Case Study Sources and Uses 4 - PPE and Equity
- 05:19
This video explores the financing needs of the windfarm.
Glossary
forex modeling modelling Project finance RenewablesTranscript
The next section isn't strictly speaking sources and uses, but it's very useful to do it now, given that we have all the information we need to do it right here in front of us. What we're going to do is build up the CapEx account as in PP&E, and you might normally see this next to the balance sheet, and we could have put it there. It's just so convenient to do it now. It's very tempting to do it now, and that's why we've put it here. We're going to structure this as a base account. You can see we're gonna end up carrying forward last year's PP&E.
Then we just need to be careful because in terms of CapEx, we will end up spending the CapEx, but we will also spend money on interest that will end up in PP&E as part of the capitalized interest, and so we'll need to add those together.
You can see that we've already pre-populated a line here which pulls all of the CapEx and IDC, and it pulls it for the entire model, and so this is effectively all of the CapEx, including IDC, that will happen during the project.
This is helpful because this is the amount that will need to be depreciated through the life of the project, and you can see that we've got a lifetime of the assets of 20 years. We need two bits of logic attached to the depreciation. The first is that we need a min attached to it, and the reason we need a min is because although we will be depreciating by that amount, which is a 20th of the total CapEx, there's a chance the project will go on longer than the life of the assets for some reason, and so we need to make sure that we don't depreciate through the floor and end up with negative PP&E. So that's what the min is for. If I were to press enter now, I would end up with depreciation, and incidentally, it would be the wrong sign. So let's attach a minus one to that, but if I hit enter, enter now, I would end up with depreciation, but the project hasn't started yet. There's arguably no p&l to charge this stuff, and there's no revenue to match it against, and so I shouldn't really have any depreciation until the project is operational.

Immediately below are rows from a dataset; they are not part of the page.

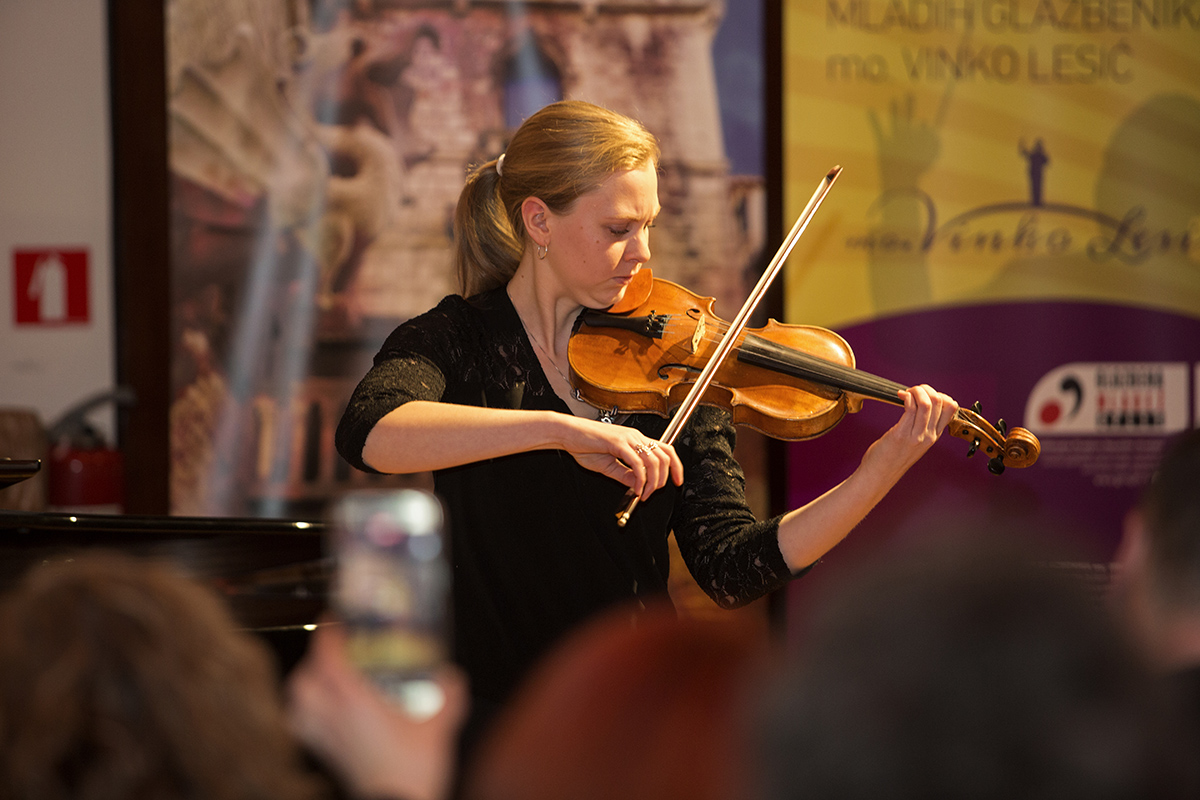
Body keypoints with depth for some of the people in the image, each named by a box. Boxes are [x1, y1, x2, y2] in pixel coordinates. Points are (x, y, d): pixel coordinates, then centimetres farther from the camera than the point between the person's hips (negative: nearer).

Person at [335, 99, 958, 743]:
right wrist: (560, 428, -36)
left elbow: (730, 568, -3)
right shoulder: (457, 341, -3)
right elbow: (365, 433, -27)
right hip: (500, 727, -3)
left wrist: (877, 476, -16)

We're going to go and achieve that using the flag. The project operational flag and the combination of all of the lines we've done so far will build up PP&E account, which if we drag it to the right, you'll see starting to work. You can see I've made a small error in there. You can see the error jump out at you because we're just depreciating immediately, and my error is that I've divided here. Instead of times it's just a conceptual error, which I'll fix now.

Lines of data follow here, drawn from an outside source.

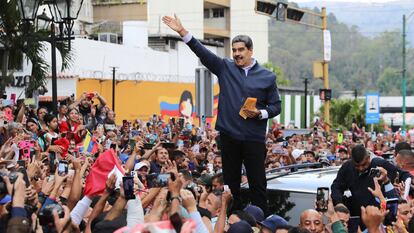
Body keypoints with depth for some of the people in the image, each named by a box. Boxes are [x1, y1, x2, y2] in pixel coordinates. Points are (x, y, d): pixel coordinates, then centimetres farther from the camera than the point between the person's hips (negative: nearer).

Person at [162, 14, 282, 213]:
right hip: (229, 136, 2)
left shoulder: (267, 77, 4)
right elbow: (202, 52, -1)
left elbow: (276, 106, 7)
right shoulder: (225, 68, 7)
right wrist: (182, 32, -10)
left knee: (258, 184, -1)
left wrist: (260, 113, -13)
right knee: (231, 184, 8)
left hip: (254, 139, -2)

If I drag that to the right again, you'll see it starts behaving itself very nicely and it is worth dragging to the right, doing a bit of stress checking, kind of sense checking every time you do something a little complex because it will reveal errors, which if you just work in the first column, can be quite hard to spot, especially for a multi-phase project like this with different phasing, different flags, different kind of parts of the life. Let's go on and do the equity financing.

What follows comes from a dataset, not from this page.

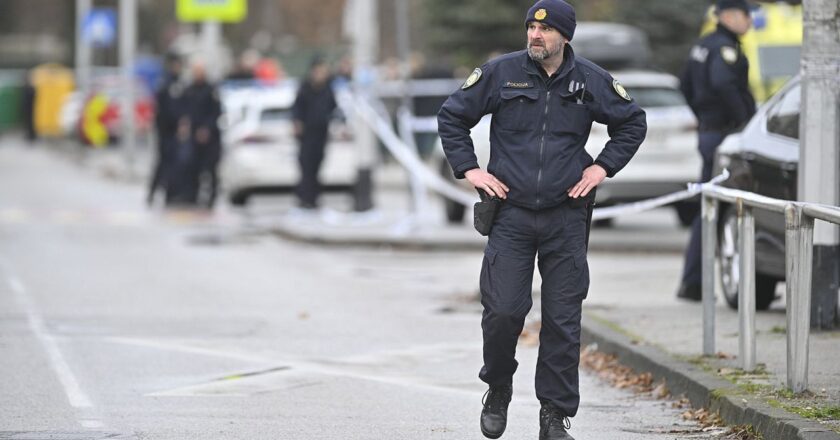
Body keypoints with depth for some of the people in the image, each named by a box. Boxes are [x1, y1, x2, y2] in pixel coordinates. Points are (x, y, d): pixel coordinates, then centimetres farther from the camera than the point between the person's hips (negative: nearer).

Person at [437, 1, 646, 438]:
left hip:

You can see the total need has been picked up, and again, that's been picked up from the CapEx and the IDC, but also the debt service reserve account. It's quite error prone in a model like this because the inclusion of the IDC, the CapEx and the DSRA can happen at different times and can be quite confusing. Here we're not calculating depreciation and we're only depreciating the capitalized items. We're calculating funding need, and the funding need is driven from all the cash we need.
We've got a little bit of information here to say how much equity we would like to use, and our split is 50 50.
Next, we've got a line that says how much equity finance is remaining. What's going to happen is we're going to say we've got initially that amount, but however much we charged in the previous year, which will turn up in the beginning, will be chopped off that.
We can then build up a miniature base account and we can say we are going to add equity based on the funding need or how much equity we have left in our financing package.
If I pull that all to the right, you can see what's happening is in the initial year we are funding the project with equity, which is great because it doesn't carry any interest, and so it'll be easier on our cash flows.
We then use up our equity package.
Unfortunately, there's an enormous amount of funding that is still needed in that year, and so the debt is gonna have to pick up the slack on that one.